Originally posted by randyvs
reply to post by Conclusion
OP I believe this is the "nail in the coffin" you seek.
above top secret.........
Not.
The linked article is very well written and starts off all warm and fuzzy, lulling the incautious reader into thinking that the author is respecting
the science, unlike the religious fundamentalists that are usually writing these things. The author seems to be mindful of the science behind DNA, and
is trying to talk to those who are offended by the fundamentalists rejection of science.
Then he comes unstuck in an extremely spectacular fashion, but hides it in a throwaway assertion:
In addition, this type of high-level information has been found to originate only from an intelligent source.

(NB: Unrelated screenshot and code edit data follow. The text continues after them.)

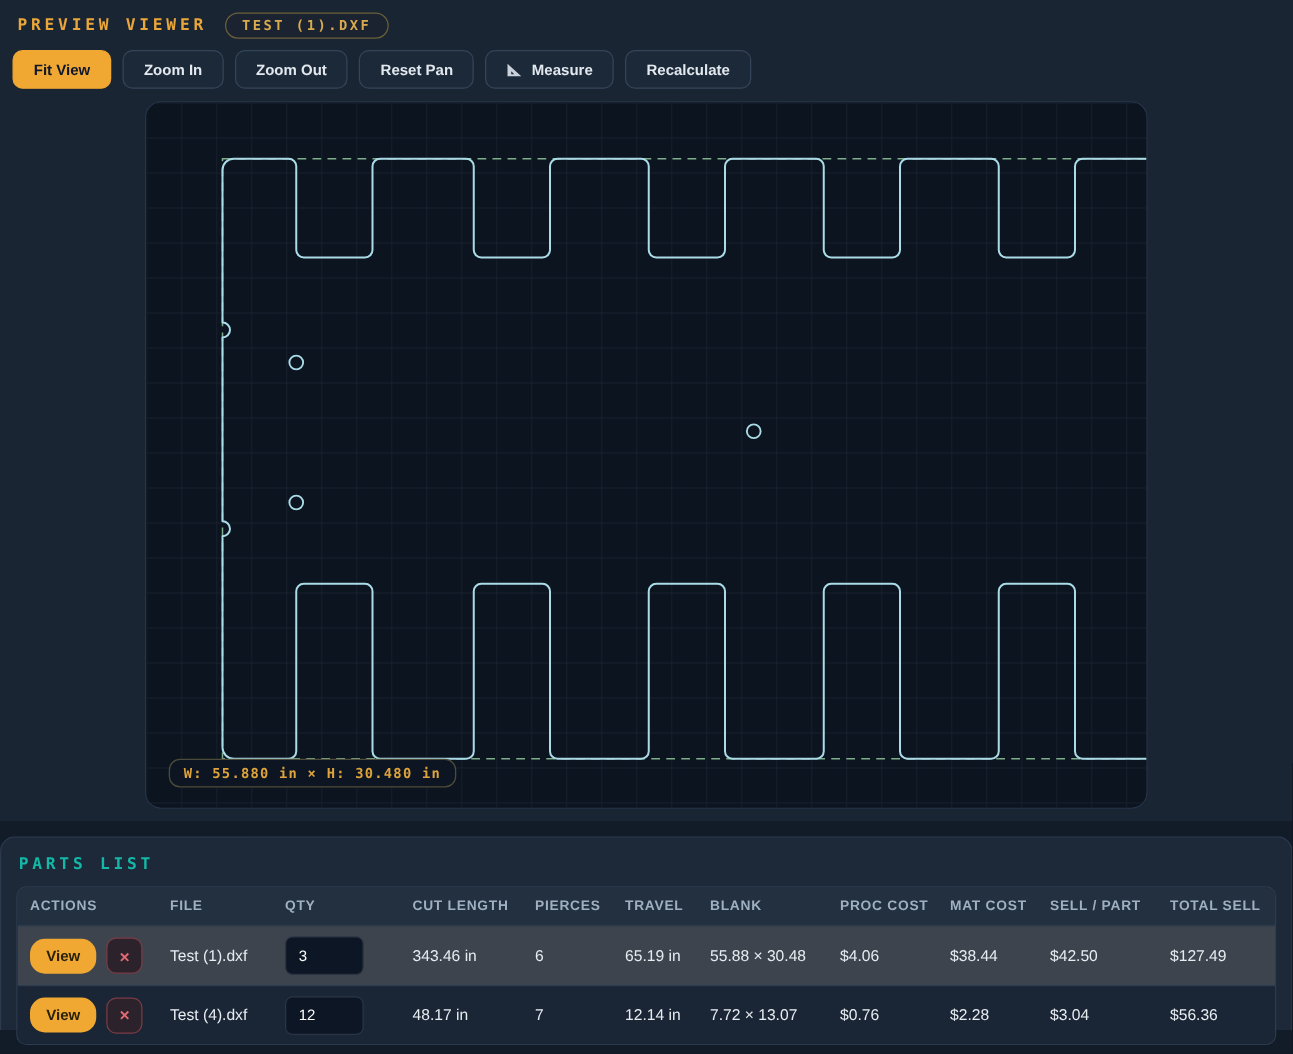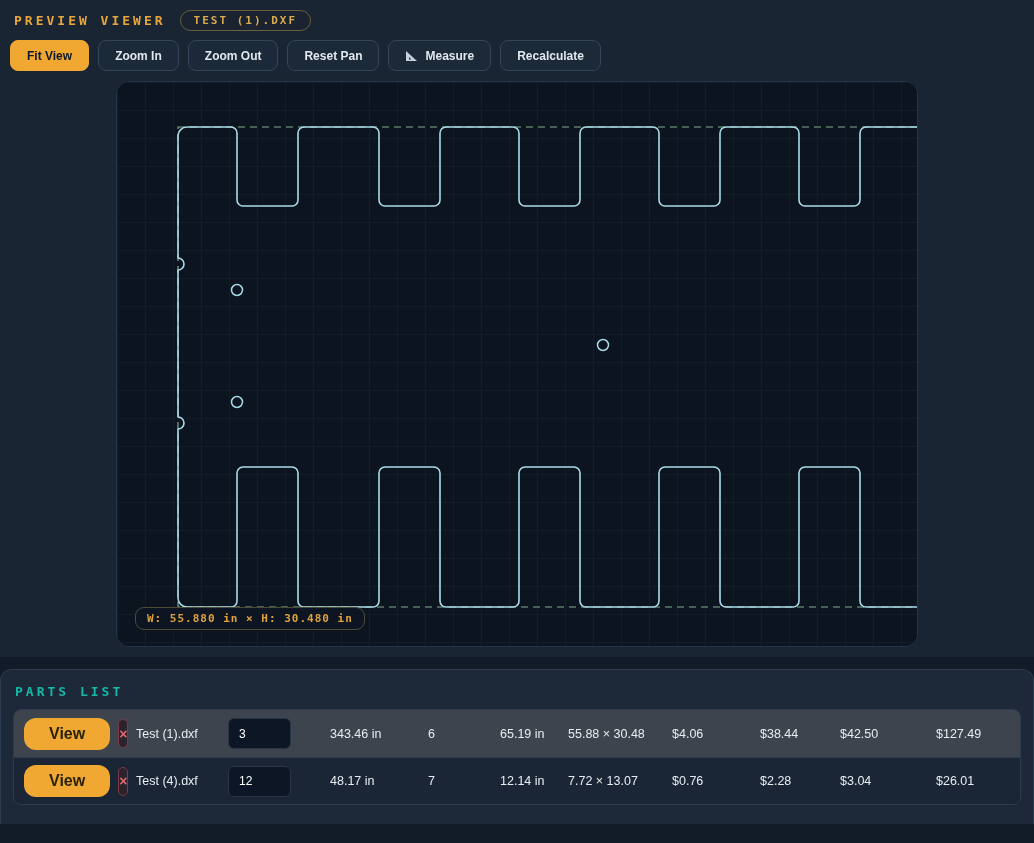--- a/index.html
+++ b/index.html
@@ -159,6 +159,19 @@
   <div class="parts-title">PARTS LIST</div>
 
   <div class="table">
+    <div class="trow thead">
+      <div class="cell">ACTIONS</div>
+      <div class="cell">FILE</div>
+      <div class="cell">QTY</div>
+      <div class="cell">CUT LENGTH</div>
+      <div class="cell">PIERCES</div>
+      <div class="cell">TRAVEL</div>
+      <div class="cell">BLANK</div>
+      <div class="cell">PROC COST</div>
+      <div class="cell">MAT COST</div>
+      <div class="cell">SELL / PART</div>
+      <div class="cell">TOTAL SELL</div>
+    </div>
 
     <div class="trow row selected">
       <div class="cell actions">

That is wrong and is the basis of the entire rest of the article. He goes on to describe some interesting statistical factoids, then reveals his
actual distrust and misunderstanding of DNA:
If a mistake occurs in one of the most significant parts of the code, which is in the genes, it can cause a disease such as sickle-cell
anemia.
Two things he isn't telling you about this:
(1) DNA replication 'mistakes' don't all cause disease. Some do, some don't, most are neutral, some are harmful in other ways, some are
advantageous. This is the engine room of evolution, and if you are going to accept the science of DNA, like the author has pretended to do for the
previous thousand words or so, then you have to accept and understand that simple fact.
(2) The particular mutation he is referring to actually PREVENTS disease, and it has maintained its place in the human gene pool precisely because of
that. If all it did was cause sickle-cell anemia, it would have dropped out of the gene pool thousands of years ago, because sickle-cell sufferers die
in childhood (without modern treatment), before they have born children to carry it on.
If you inherit the 'sickle cell' gene from ONE of your parents, you have a distinct advantage over other people if you live in malaria prone area
like equatorial Africa or South America or Southeast Asia, because it protects against malaria. That means if you are more likely to survive childhood
and reproduce than your friends who don't have the gene. It is only if you inherit the gene from BOTH your parents that you may get sickle-cell.
Humans have had elaborate taboos about marrying folks too closely related for just this kind of thing. You don't have to be a modern scientist to
notice that your kids tend die young if you marry too close.
The author continues to reveal his true loathing for the actuality of DNA science with this gem:
So to believe that the genetic code gradually evolved in Darwinian style would break all the known rules of how matter, energy and the laws of
nature work.
In fact the exact opposite is true. To believe that the genetic code gradually evolved in Darwinian style
is to understand exactly how the
known rules of how matter, energy and the laws of nature work.
He then goes completely off the rails:
It is good to remember that, in spite of all the efforts of all the scientific laboratories around the world working over many decades, they have
not been able to produce so much as a single human hair. How much more difficult is it to produce an entire body consisting of some 100 trillion
cells!
And that is relevant exactly how? Scientists aren't studying evolution in order to build a human hair. Pharmaceutical companies might like to market
something like that, I suppose, but why would you suppose that a scientist would show how a human hair would take a million years (or whatever) to
evolve and then try to duplicate that over night (relatively speaking).
Building an actual human hair in a lab from scratch would probably disprove evolution anyway, so how you can anyone think that the lack of building
one is an argument against evolution?